Mengajarkan anak untuk membalas perlakuan temannya, bukanlah penyelesaian masalah yang baik. Justru ajaran seperti ini malah bisa membentuk anak untuk menjadi pelaku bully berikutnya.

Menurut Pustika Rucita, B.A., M.Psi, psikolog klinis dari Personal Growth, cara terbaik adalah mencari mediator, misalnya pihak sekolah, untuk menemani Anda bertemu dengan pelaku bully sekaligus orangtuanya.

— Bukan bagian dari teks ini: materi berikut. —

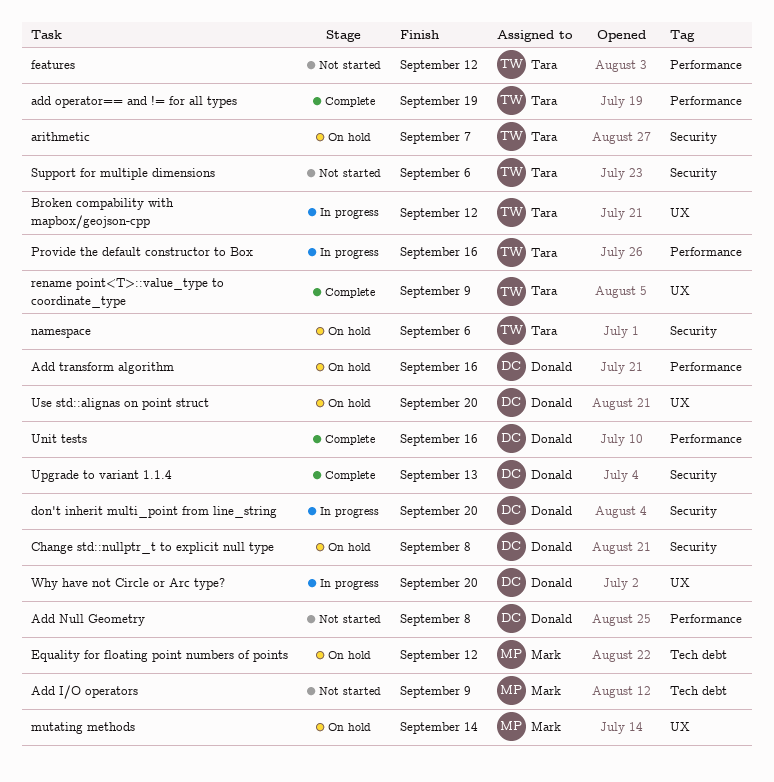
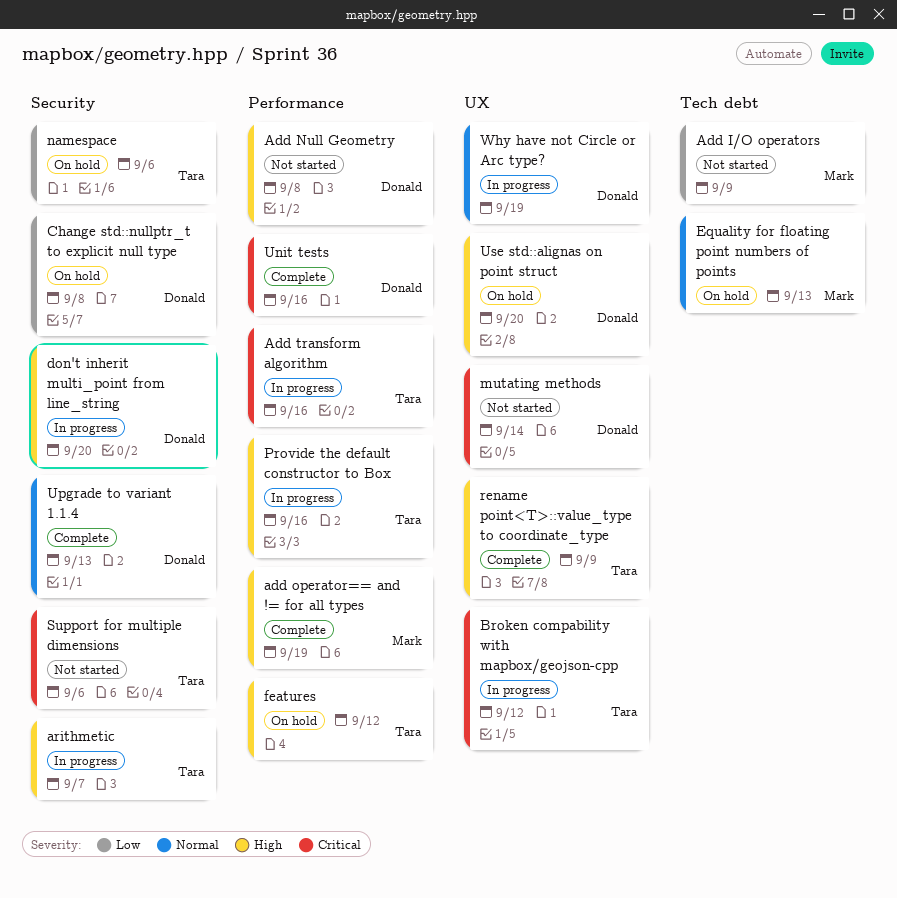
add operator== and != for all types, owner: Tara -> Mark
Add transform algorithm, status: On hold -> In progress
Add transform algorithm, owner: Donald -> Tara
arithmetic, status: On hold -> In progress
Equality for floating point numbers of points, due: Sep 12 -> Sep 13
features, status: Not started -> On hold
mutating methods, status: On hold -> Not started
mutating methods, owner: Mark -> Donald
Why have not Circle or Arc type?, due: Sep 20 -> Sep 19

Kehadiran mediator dapat membantu Anda dalam mencari solusi terbaik untuk semua pihak, dan mencegah Anda meluapkan emosi dengan cara yang berlebihan.

Tapi, jangan ragu untuk ikut bertindak apabila bullying yang dialami anak sudah masuk tahap yang membahayakan. Misal, anak mengalami kekerasan fisik yang menimbulkan bekas luka. Segera minta bantuan pihak sekolah (jika bullying terjadi di sekolah) untuk membantu kordinasi dan mediasi dengan pelaku bully dan orang tuanya. Jika memang diperlukan, Anda juga boleh melaporkan kasus bullying pada pihak yang berwajib.

Pustika menegaskan bahwa tak ada salahnya membawa korban bully berkonsultasi kepada psikolog, terutama jika Anda merasa kasus bullying membawa dampak negatif yang berkepanjangan, seperti mengalami masalah emosional dan perilaku, anak tak lagi merasa aman di sekolah, merasa terisolasi, rendah diri, stres, dan mengalami kemunduran dalam hal prestasi. Bantuan sedini mungkin juga dapat membantu anak untuk lebih cepat merasa positif dengan dirinya sendiri, dan tidak membuatnya larut dalam permasalahan yang sama.